In the case of Hitchcock and Fitch v. Aickin, (1 Caines, 460,) this court went no further than to decide the general principle, that a judgment of another state was not conclusive, but was to be placed upon the footing of a foreign judgment under the English law. The question then is, how far, and to what extent, do the English courts permit foreign judgments to be opened, to let in a re-examination of the merits.
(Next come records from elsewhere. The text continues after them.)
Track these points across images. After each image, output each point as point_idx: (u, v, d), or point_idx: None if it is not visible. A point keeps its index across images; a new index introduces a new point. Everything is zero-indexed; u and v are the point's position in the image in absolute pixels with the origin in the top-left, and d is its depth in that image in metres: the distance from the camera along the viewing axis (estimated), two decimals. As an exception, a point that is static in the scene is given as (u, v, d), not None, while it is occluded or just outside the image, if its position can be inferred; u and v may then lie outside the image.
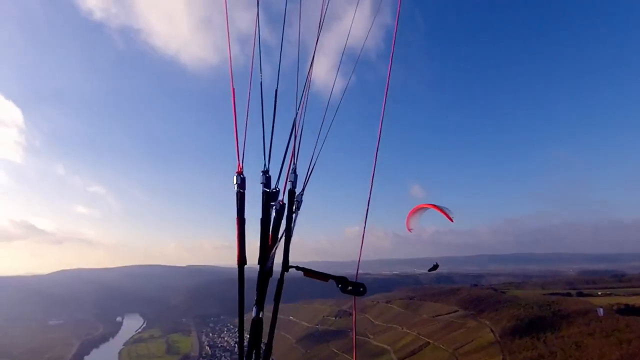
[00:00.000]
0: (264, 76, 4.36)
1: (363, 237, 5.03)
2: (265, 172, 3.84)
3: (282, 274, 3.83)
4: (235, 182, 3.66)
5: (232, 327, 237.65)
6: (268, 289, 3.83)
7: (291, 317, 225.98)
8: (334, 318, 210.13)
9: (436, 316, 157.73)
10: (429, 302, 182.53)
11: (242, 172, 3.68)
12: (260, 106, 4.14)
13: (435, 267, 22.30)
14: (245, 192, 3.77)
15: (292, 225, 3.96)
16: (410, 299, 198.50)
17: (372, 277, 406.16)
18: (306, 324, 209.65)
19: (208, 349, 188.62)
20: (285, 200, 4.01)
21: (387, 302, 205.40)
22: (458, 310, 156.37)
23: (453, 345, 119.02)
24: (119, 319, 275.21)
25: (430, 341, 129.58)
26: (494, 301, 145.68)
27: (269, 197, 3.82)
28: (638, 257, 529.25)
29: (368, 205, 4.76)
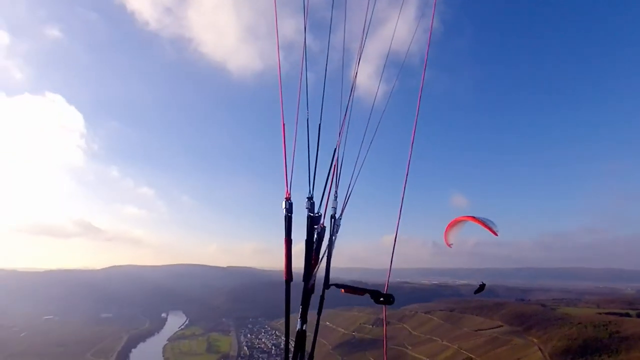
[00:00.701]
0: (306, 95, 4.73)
1: (394, 247, 5.40)
2: (310, 199, 4.30)
3: (323, 291, 4.33)
4: (284, 206, 4.11)
5: (269, 329, 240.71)
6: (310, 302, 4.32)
7: (328, 323, 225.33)
8: (371, 326, 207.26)
9: (478, 330, 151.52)
10: (471, 315, 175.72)
11: (289, 198, 4.13)
12: (307, 138, 4.54)
13: (482, 287, 21.12)
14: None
15: (332, 246, 4.42)
16: (451, 311, 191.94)
17: (410, 287, 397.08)
18: (343, 330, 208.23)
19: (246, 349, 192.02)
20: (327, 224, 4.47)
21: (426, 313, 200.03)
22: (503, 326, 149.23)
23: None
24: (163, 315, 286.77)
25: (473, 356, 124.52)
26: (542, 318, 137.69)
27: (312, 221, 4.28)
28: None
29: (400, 215, 5.05)
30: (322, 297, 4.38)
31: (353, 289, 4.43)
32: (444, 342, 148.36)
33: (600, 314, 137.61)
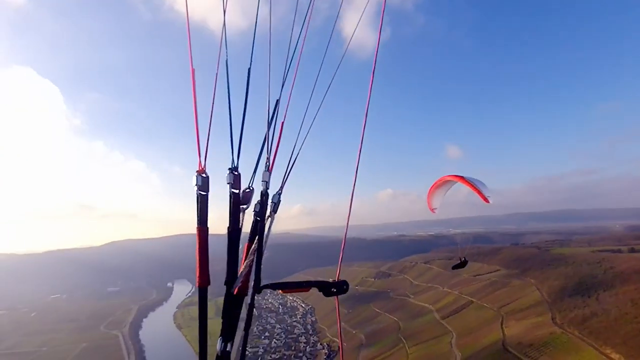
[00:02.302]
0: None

The case of Sinclair v. Fraser, contains the rule of the English courts. It was decided by the House of Lords, on the 4th of March, 1771, upon an appeal from the Court of Sessions in Scotland. (Cited by Mr. Wedderburne, the solicitorgeneral, in the case of the Duchess of Kingston, 11 State Tr. 222.) A suit was brought upon a judgment in Jamaica; and the question was, what should be the effect of the judgment; and the Court of Sessions refused to give any effect to it, and held the party bound to prove the ground, the nature and the extent of his demand. But upon appeal to the House of Lords, the judgment of the Court of Sessions was reversed, and the rule of law was stated in the judgment of reversal; "that the judgment of the court of Jamaica ought to be received, as evidence, prima facie, of the debt; and that it lies on the defendant to impeach the justice of it, or to show that it was irregularly and unduly obtained." This decision was cited in Galbraith v. Neville, (K. B. 25 Geo. III. Doug. Rep. 3d edit. p. 5. note,) and Mr. Justice Buller said, that it had always been considered as establishing the true rule.
In the present case, the defendant has certainly not succeeded in impeaching the judgment. He has, at most, only excited doubts, under the obscure, and, perhaps, very imperfect testimony before us, as to the fact of due diligence in giving notice of the protest for non-payment. And when the party has once litigated his case, before a competent jurisdiction, and when no fraud or unfairness is pretended, every doubt and every presumption arising on a matter in pais ought to be turned against him. We may, with propriety, adopt the observation of Lord Kenyon, in the case of Galbraith v. Neville, as stated in a note to 5 East, 475, that "without entering into the question how far a foreign judgment was impeachable, it was, at all events, clear, that it was prima facie evidence of the debt, and that no evidence had been adduced to impeach this." The motion on the part of the defendant, for a new trial, is therefore denied.